In comparison with other human organs, the microbial load and its variety are increased in the digestive system, especially in the large intestine (94). This complex intestinal microbiome plays a significant role in both local and distal areas of the body through the production of metabolites, hormonal intermediates, and immunologic cytokines (95). It was shown that higher phylogenetic diversity in the intestinal microbiome raises hydroxylated estrogen metabolites in the urine of a healthy female (96).
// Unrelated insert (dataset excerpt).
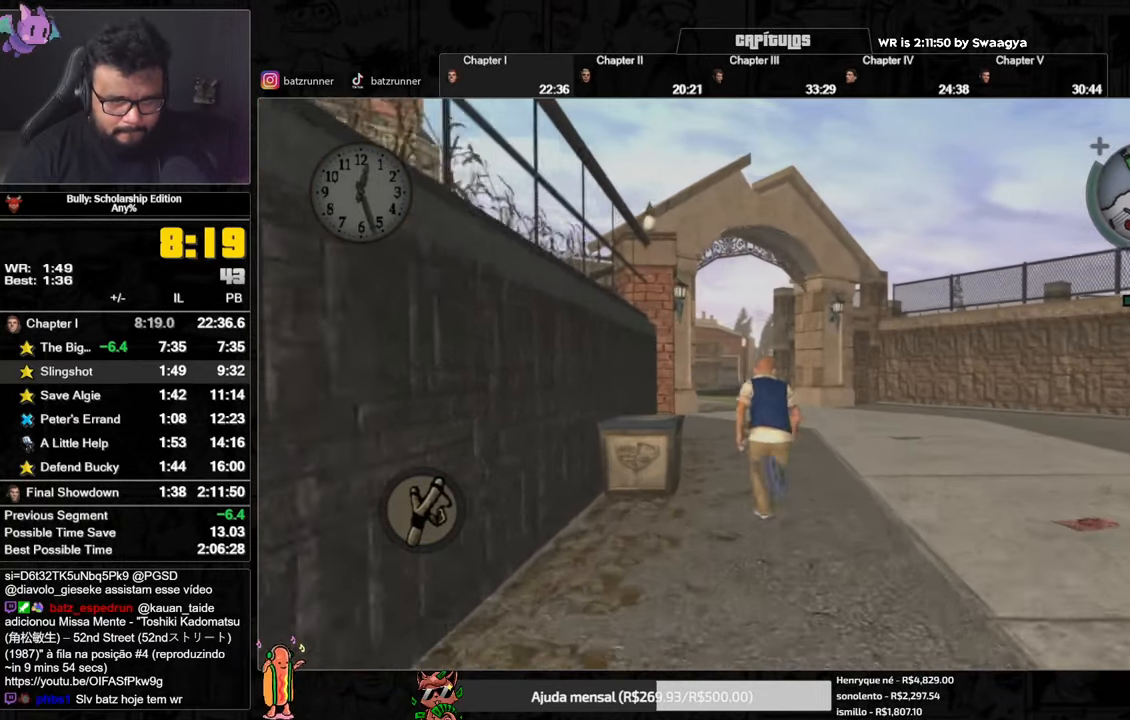
{"buttons": [], "left_stick": "up", "right_stick": "center", "events": [[17, "A", "down"], [50, "A", "up"], [200, "A", "down"], [317, "A", "up"], [417, "A", "down"], [484, "A", "up"]]}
In postmenopausal females, an increased level of circulating estrogen is associated with increased risk of BC (97). Intestinal microbiome is one of the major regulators of circulating estrogens (98). Therefore, dysbiosis in the gut microbiome potentially disrupts homeostasis through the disruption of estrogen metabolism (98). It is suggested that estrobolome, the bacterial gene mass in the human intestine, the products of which take part in estrogens metabolism, may increase the risk of estrogen receptor-positive BC in postmenopausal females (99, 100). Additionally, it was shown that a decrease in stool bacterial biodiversity leads to estrogen excretion and finally elevation of the BC risk (101). In contrast, an increase in the levels of estrogen metabolites, compared to parent estrogens, estrone, and estradiol, decreases the risk of BC (102).
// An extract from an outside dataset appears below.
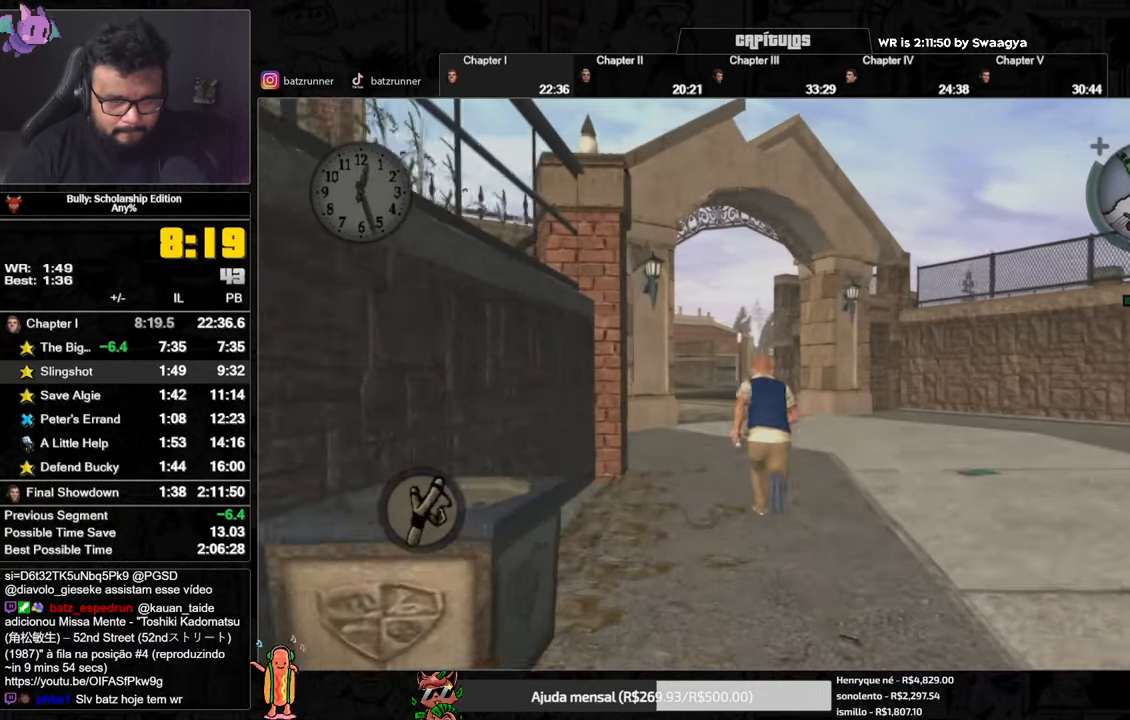
{"buttons": [], "left_stick": "up", "right_stick": "center", "events": [[83, "A", "down"], [133, "A", "up"]]}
Postmenopausal females recently received BC diagnosis, had higher levels of urinary estrogen, which does not correlate with their bacterial biodiversity (40). Compared to controls, postmenopausal patients with BC had significant estrogen-independent associations with the IgA⁺/IgA⁻ gut microbiota, suggesting that the gut microbiome may influence the BC risk by altered metabolism, estrogen recycling, and immune pathway (42).

Interestingly, intestinal bacteria are capable of converting plant lignans into enterolignans (103), which can induce estrogenic effect (104). Furthermore, phytoestrogen can start signaling through estrogen receptors when present at extremely high levels, reducing the activity of natural estrogen hormones in the body and blocking the effect of estrogen in specific tissue (105, 106). Therefore, changes in gut microbiome composition may lead to the estrogen metabolism alternation and affect the BC risk.
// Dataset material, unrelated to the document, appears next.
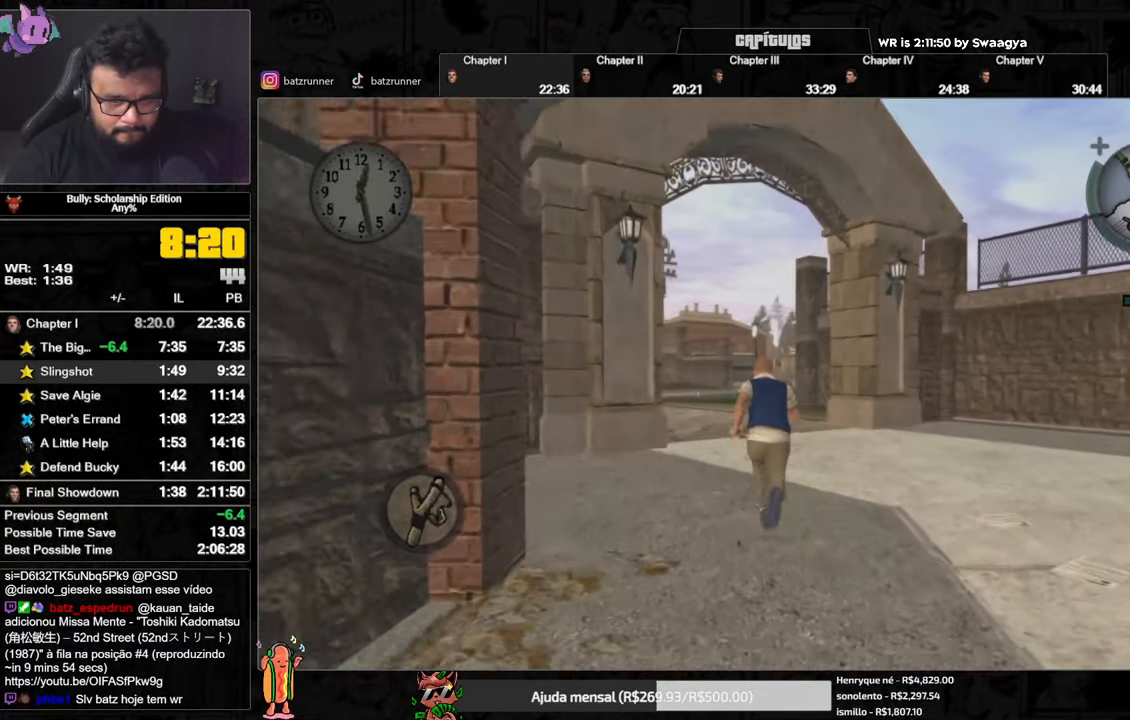
{"buttons": [], "left_stick": "up", "right_stick": "center", "events": [[50, "A", "down"], [117, "A", "up"], [217, "A", "down"], [284, "A", "up"], [401, "A", "down"], [484, "A", "up"]]}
The microbiome might also diminish the risk of BC by modulating the functional estrogen. The current hormone replacement therapies might be further enhanced by combining the microbiota, which acts individually or synergistically to improve a more comprehensive therapeutic approach for metabolic diseases after menopause (107).

Notably, it is found that gut microbiome diversity might contribute to better psychosocial and cardiorespiratory fitness outcomes in the post-primary treatment of BC survivors. Microbial profiling of fecal samples showed that prospective alteration in the gut microbiome was significantly associated with depression, anxiety, fatigue, and cardiorespiratory fitness outcomes related to the quality of life of the patients. The extent of longitudinal changes in fatigue, anxiety, and cardiorespiratory fitness was correlated with the frequency of the Prevotella, Faecalibacterium, Bacteroides, and Coprococcus genera, a subset of the Clostridiaceae family, and SMB53 and Roseburia genera (108).

Bacterial populations employ molecular signals to communicate with each other (109, 110). Bacteria can communicate with ecological conditions, detect environmental changes, or sense the abundance and type of living bacterial species via chemical communications called quorum sensing (111). De Spiegeleer et al. proved that many pathogenic and commensal bacterial species produce quorum sensing compounds in the human intestine. These endogenous compounds including phosphatase RapG inhibitor (PhrG) produced by Bacillus subtilis, competence stimulating peptide (CSP) produced by Streptococcus mitis, and extracellular death factor (EDF) produced by E. coli, cause in vitro angiogenesis and BC cells invasion (112).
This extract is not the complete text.